Changes on the School Lunch
Horizon
Based upon a series of hearings and the comments she received, former
Under Secretary of Agriculture Ellen Haas proposed to change the laws
regulating school lunch--laws that had been on the books since 1946 when
the School Lunch Act was passed. Announced in June 1994, The School Meals
Initiative for Healthy Children requires that all schools participating
in the NSLP conform to the U.S. Dietary Guidelines in their school lunch
menus. For example, the initiative requires that the average fat content
of meals be 30 percent or fewer calories from fat over the course of a
week. Even this meager announcement created quite a bit of controversy
and most likely led to Ms. Haas' ultimate demise with the USDA. Schools
were required to comply by the 1996 school year, but could be granted
waivers for up to two years. For example, an astounding 96 percent of
the districts in California filed for, and received waivers. Now the two
year waiver period has elapsed and all participating schools must meet
the basic federal nutrition guidelines by the 1998 school year. However,
there is no enforcement provision in place and federal rules require state
compliance reviews only every five years. Thus, there is no incentive
for schools to make changes.
In addition, many schools are
struggling with the financial viability of their lunch programs. Often,
the result is food service directors throwing up their hands and turning
the program over to fast food chains such as Taco Bell or Pizza Hut in
order to lure kids back in. Other schools are simply doing away with the
program altogether. Whether the chains can alter their foods to meet the
new nutrition guidelines is highly questionable. There are many disturbing
signs that corporate America is rapidly closing in on the nation's schools.
The prospect of young children being tempted every day with unhealthy
fast food simply by walking through their school cafeteria is quite disturbing.
In those schools which are shutting down the lunch program altogether,
children who would be entitled to a free meal are left with no choice
but to find the money to pay or go hungry.
The nation's school children
should not be made victims of the meat industry's depressed market.
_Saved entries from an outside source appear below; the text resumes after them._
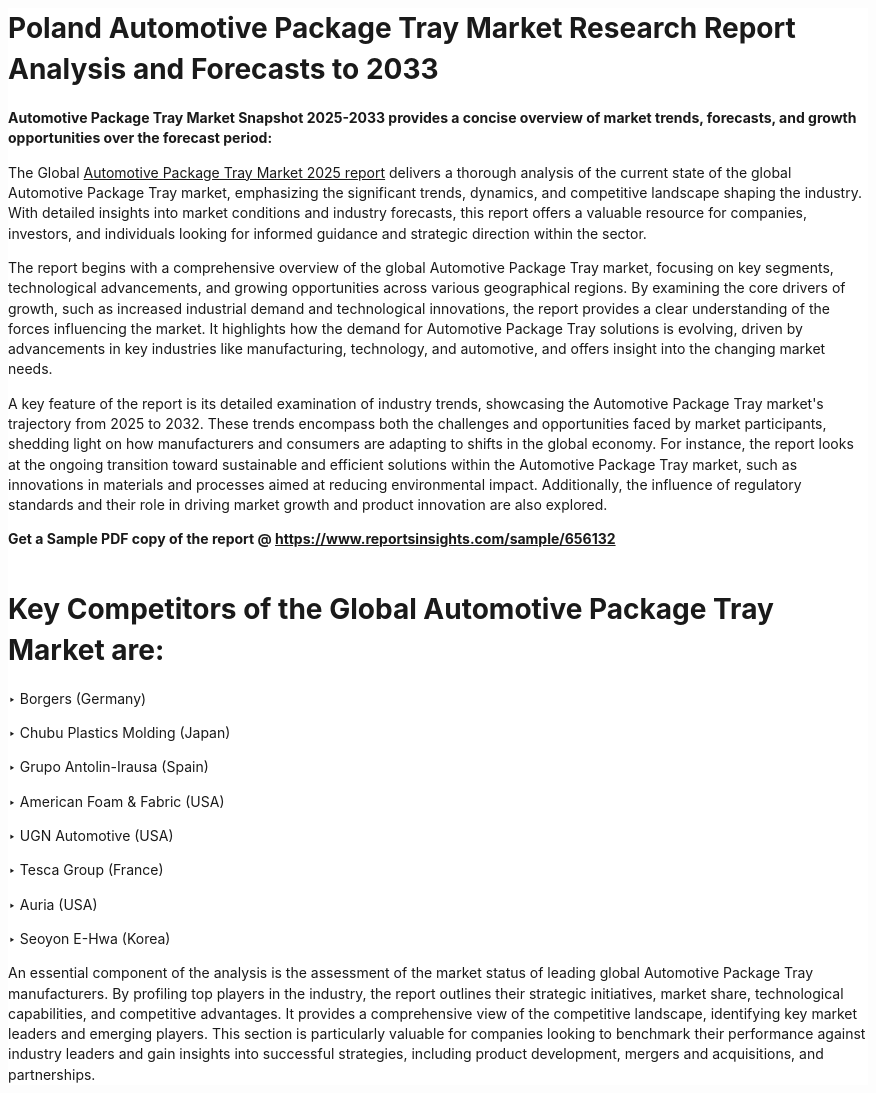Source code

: # Poland Automotive Package Tray Market Research Report Analysis and Forecasts to 2033

<strong>Automotive Package Tray Market Snapshot 2025-2033 provides a concise overview of market trends, forecasts, and growth opportunities over the forecast period:</strong>

The Global <a href=https://www.reportsinsights.com/sample/656132>Automotive Package Tray Market 2025 report</a> delivers a thorough analysis of the current state of the global Automotive Package Tray market, emphasizing the significant trends, dynamics, and competitive landscape shaping the industry. With detailed insights into market conditions and industry forecasts, this report offers a valuable resource for companies, investors, and individuals looking for informed guidance and strategic direction within the sector.

The report begins with a comprehensive overview of the global Automotive Package Tray market, focusing on key segments, technological advancements, and growing opportunities across various geographical regions. By examining the core drivers of growth, such as increased industrial demand and technological innovations, the report provides a clear understanding of the forces influencing the market. It highlights how the demand for Automotive Package Tray solutions is evolving, driven by advancements in key industries like manufacturing, technology, and automotive, and offers insight into the changing market needs.

A key feature of the report is its detailed examination of industry trends, showcasing the Automotive Package Tray market's trajectory from 2025 to 2032. These trends encompass both the challenges and opportunities faced by market participants, shedding light on how manufacturers and consumers are adapting to shifts in the global economy. For instance, the report looks at the ongoing transition toward sustainable and efficient solutions within the Automotive Package Tray market, such as innovations in materials and processes aimed at reducing environmental impact. Additionally, the influence of regulatory standards and their role in driving market growth and product innovation are also explored.

<strong>Get a Sample PDF copy of the report @ <a href=https://www.reportsinsights.com/sample/656132>https://www.reportsinsights.com/sample/656132</a></strong>

# <strong>Key Competitors of the Global Automotive Package Tray Market are:</strong>

‣ Borgers (Germany)

‣ Chubu Plastics Molding (Japan)

‣ Grupo Antolin-Irausa (Spain)

‣ American Foam & Fabric (USA)

‣ UGN Automotive (USA)

‣ Tesca Group (France)

‣ Auria (USA)

‣ Seoyon E-Hwa (Korea)

An essential component of the analysis is the assessment of the market status of leading global Automotive Package Tray manufacturers. By profiling top players in the industry, the report outlines their strategic initiatives, market share, technological capabilities, and competitive advantages. It provides a comprehensive view of the competitive landscape, identifying key market leaders and emerging players. This section is particularly valuable for companies looking to benchmark their performance against industry leaders and gain insights into successful strategies, including product development, mergers and acquisitions, and partnerships.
And
government officials should not take its marching orders from an industry
more concerned with profits then nutrition. How we educate our children
about eating animal products is vitally important to how we can expect
them to behave as adults. Schools have a great deal of influence over
the early impressions of young minds. Increasing awareness of the many
problems associated with unhealthy school lunches can only lead to a greater
understanding of the need to eliminate animal products from our diets
outside of school. And who knows, in the process, children might even
learn about respect for all forms of life.